The author of Holy Living then questioned the ministers regarding the oath of supremacy, and offended them much by comparing them to Papists; on which they returned to their brethren at Lisburn, and the latter "saw themselves in a hard taking, yet encouraged one another to fidelity and steadfastness".

"The next day", continues Adair, "was the Bishop's visitation in Lisnegarvy, where he himself preached, but none of the brethren except two went to hear him. Thereafter in his visitation all were called and none appeared; yet he did nothing farther that day." Later "two of the former four and another brother were sent to him to see if he would call all the brethren together to his chamber to confer with him, which they apprehended he had proposed at Hillsborough; especially from his saying it was not fit for them to appear in public. When accordingly they went, and proposed this to him, he wholly waived to answer their question, and fell angrily on reflections on Presbyterial government; having nothing to reflect on any particular brother, or on the particular actings of the Presbytery in this country, though fain he would if he could; and withal proposing arguments for conformity, which engaged the brethren in some discourse of that nature.
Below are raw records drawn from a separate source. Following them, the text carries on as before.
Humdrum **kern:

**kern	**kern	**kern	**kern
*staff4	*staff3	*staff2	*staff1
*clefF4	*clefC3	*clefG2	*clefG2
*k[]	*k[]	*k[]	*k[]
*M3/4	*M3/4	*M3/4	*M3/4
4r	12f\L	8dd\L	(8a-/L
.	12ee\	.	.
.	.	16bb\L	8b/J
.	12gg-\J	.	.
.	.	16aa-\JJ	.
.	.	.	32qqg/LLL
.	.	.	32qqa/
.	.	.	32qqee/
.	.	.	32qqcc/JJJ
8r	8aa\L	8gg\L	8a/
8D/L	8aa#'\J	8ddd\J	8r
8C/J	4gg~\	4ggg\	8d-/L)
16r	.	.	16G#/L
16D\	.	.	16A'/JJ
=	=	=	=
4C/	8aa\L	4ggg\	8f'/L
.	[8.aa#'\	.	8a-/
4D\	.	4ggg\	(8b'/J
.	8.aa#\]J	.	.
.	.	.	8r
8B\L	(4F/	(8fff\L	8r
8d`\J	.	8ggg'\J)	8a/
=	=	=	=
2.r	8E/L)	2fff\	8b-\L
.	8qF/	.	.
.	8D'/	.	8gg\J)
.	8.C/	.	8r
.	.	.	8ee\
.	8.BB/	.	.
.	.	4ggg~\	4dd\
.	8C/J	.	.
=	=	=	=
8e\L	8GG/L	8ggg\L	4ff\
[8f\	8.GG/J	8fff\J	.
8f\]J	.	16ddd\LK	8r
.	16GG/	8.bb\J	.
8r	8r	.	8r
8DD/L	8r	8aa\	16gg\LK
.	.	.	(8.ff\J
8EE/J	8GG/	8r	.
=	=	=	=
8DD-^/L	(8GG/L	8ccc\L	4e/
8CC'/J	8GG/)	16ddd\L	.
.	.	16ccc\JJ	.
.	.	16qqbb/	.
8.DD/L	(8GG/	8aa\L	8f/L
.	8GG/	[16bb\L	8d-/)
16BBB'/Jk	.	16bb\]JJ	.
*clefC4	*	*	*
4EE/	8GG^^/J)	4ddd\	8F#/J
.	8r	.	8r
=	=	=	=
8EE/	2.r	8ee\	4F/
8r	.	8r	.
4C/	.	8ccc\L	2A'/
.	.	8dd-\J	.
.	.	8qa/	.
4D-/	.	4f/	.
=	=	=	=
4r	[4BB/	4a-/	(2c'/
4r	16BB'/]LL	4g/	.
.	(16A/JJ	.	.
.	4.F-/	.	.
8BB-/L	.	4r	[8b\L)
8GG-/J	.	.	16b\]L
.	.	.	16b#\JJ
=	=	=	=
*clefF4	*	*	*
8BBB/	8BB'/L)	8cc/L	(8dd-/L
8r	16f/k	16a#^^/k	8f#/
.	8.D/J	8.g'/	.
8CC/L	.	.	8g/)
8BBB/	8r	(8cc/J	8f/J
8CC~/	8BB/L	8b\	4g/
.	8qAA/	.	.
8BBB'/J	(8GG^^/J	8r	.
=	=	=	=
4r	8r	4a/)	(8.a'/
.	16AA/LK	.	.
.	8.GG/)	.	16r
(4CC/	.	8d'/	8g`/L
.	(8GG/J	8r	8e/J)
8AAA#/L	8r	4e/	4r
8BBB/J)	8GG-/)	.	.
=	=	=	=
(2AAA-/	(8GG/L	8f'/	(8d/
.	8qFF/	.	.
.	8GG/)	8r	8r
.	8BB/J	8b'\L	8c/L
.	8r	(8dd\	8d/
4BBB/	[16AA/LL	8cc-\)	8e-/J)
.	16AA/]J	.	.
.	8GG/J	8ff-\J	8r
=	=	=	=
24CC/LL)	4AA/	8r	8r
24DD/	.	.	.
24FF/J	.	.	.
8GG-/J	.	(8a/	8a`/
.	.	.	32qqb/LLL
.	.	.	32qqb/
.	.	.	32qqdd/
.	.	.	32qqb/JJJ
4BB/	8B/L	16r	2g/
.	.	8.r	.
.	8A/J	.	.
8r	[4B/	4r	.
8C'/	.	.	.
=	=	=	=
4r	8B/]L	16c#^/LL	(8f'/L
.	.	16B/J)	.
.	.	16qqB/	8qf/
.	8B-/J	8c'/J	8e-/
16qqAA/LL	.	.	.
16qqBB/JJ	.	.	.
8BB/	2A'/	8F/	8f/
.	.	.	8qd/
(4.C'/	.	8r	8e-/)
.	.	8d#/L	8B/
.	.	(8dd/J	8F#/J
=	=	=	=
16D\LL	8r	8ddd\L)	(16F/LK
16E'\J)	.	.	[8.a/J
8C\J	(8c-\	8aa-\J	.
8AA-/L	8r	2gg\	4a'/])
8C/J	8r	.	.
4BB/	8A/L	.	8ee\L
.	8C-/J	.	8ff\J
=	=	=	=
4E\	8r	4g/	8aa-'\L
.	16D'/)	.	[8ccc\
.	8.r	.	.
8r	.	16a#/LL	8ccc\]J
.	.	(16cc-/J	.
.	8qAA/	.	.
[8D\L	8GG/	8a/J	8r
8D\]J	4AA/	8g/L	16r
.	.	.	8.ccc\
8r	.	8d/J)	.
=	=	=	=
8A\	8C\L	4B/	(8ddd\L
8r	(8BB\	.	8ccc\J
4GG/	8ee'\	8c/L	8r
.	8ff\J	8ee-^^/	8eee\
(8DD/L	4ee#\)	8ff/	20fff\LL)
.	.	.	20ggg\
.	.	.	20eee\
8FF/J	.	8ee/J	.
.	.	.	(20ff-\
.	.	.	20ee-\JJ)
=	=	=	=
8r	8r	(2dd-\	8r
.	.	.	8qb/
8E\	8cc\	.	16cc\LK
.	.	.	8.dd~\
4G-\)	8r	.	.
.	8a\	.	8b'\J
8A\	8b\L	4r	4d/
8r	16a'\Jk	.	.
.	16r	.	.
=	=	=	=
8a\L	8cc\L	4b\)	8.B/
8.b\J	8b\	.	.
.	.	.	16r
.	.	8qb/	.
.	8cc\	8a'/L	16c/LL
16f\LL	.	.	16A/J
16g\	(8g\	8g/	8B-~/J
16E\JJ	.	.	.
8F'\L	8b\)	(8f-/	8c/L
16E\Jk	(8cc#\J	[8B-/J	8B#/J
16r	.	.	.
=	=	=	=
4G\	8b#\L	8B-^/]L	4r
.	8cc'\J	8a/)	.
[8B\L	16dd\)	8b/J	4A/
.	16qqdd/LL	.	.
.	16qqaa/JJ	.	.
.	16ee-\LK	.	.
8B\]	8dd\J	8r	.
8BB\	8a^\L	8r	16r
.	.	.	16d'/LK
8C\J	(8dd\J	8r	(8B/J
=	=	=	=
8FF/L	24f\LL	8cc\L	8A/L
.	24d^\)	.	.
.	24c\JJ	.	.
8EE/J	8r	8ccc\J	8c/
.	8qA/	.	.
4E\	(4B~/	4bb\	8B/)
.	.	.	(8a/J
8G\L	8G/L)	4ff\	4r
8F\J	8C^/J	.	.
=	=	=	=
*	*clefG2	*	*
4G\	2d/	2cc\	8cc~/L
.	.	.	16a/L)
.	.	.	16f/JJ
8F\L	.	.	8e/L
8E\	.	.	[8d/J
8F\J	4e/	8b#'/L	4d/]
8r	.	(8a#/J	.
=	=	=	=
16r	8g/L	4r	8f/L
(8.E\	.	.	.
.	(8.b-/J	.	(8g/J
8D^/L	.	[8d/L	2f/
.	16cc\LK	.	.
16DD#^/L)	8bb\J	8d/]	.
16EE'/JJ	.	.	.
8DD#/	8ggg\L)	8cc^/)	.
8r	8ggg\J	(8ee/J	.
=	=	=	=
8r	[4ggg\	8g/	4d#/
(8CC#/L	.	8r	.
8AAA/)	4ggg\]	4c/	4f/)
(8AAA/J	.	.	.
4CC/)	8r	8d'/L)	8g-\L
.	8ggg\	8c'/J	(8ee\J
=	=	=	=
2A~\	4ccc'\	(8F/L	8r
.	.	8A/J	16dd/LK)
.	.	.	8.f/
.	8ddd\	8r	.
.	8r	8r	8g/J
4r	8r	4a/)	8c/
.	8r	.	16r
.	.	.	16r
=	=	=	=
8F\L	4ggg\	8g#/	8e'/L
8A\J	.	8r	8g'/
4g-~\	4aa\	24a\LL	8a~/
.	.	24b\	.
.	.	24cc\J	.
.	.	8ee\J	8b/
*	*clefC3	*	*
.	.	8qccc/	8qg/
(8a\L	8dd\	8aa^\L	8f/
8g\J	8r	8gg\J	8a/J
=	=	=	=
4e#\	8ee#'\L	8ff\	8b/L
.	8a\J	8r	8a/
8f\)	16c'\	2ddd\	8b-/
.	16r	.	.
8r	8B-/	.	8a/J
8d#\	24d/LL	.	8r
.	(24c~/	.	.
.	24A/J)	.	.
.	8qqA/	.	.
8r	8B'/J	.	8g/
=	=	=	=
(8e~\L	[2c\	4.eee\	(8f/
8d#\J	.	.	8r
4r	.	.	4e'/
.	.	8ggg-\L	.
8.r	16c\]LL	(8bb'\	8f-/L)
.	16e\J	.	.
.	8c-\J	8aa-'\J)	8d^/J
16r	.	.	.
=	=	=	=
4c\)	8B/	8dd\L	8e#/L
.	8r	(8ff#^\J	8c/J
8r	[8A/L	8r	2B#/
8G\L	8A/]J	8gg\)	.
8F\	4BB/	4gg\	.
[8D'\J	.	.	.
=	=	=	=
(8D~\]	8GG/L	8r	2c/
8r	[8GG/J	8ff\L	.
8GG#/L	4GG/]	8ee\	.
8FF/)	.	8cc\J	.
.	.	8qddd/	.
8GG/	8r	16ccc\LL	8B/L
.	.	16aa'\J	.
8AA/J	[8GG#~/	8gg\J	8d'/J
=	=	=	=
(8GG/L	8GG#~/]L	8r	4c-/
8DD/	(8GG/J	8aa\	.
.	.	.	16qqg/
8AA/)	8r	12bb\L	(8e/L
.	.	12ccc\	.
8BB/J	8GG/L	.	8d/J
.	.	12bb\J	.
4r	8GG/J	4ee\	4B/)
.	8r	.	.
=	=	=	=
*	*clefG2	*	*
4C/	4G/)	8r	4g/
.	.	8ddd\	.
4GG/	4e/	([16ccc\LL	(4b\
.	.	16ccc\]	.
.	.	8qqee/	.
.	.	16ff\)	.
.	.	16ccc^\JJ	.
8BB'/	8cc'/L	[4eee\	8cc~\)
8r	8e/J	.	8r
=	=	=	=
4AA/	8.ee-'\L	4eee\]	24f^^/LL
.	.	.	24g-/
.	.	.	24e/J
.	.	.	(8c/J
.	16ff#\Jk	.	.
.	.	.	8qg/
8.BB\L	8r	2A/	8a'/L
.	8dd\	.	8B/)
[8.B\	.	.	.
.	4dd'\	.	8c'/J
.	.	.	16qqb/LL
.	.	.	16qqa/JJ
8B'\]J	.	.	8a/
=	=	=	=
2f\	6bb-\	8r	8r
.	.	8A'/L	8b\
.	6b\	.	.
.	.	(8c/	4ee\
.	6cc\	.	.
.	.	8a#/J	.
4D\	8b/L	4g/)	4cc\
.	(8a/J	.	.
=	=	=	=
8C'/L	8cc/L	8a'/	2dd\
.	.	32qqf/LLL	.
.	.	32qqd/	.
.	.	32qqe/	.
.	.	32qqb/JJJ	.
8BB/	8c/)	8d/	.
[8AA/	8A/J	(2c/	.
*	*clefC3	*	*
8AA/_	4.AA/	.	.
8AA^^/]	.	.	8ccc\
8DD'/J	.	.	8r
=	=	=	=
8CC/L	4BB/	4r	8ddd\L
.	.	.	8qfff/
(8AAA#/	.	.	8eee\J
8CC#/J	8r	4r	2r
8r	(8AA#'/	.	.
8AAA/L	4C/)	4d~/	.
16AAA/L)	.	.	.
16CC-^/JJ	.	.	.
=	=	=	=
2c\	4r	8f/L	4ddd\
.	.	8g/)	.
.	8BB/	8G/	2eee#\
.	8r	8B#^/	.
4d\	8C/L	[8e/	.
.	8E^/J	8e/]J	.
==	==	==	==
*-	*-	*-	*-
"Notwithstanding his own expressions the day before respecting their not appearing at the visitation, yet he now alleged it was contempt made the brethren not appear on that occasion. One said it was the awe of God and conscience that made them not appear. He replied a Jew or a Quaker would say so much for their opinions, and everybody would use that argument for the vindication of their erroneous courses. There were also some few of the brethren whom he called to him to engage them to conformity, and gave them great offers of kindness and preferment; but he obtained not his purpose."

Adair's narrative has been thus long dwelt upon because it proves the spirit which the Bishops, now restored, carried with them into Ireland. As far as is shown in the accounts of both parties, the behaviour of the Presbyterians was moderate and forbearing, and they showed no inclination to resist the will of the civil government. The visitation at Lisburn was followed by the simultaneous expulsion of all the Presbyterian ministers in Jeremy Taylor's diocese of Down of Connor, from their pulpits and livings, the example of the English Chrysostom being followed in other dioceses.

The expelled ministers were at once deprived of all support which they had derived from their parishes, turned upon the world to seek a living on their own resources, and, what to them was the greatest punishment of all, forbidden to preach or exercise their calling in public.

On the 27th of May an order of Parliament was passed condemning the Covenant as "schismatical, seditious, and treasonable", ordering it to be burnt in all cities and towns by the common executioner, and requiring the chief magistrate of the place to be present and see the order executed on the next market-day after its receipt. It was further declared that "whosoever shall, by word or deed, by sign or writing, go about to defend or justify the said treasonable covenant, shall be accounted and esteemed as an enemy to His Sacred Majesty and to the public peace and tranquility of His church and kingdom".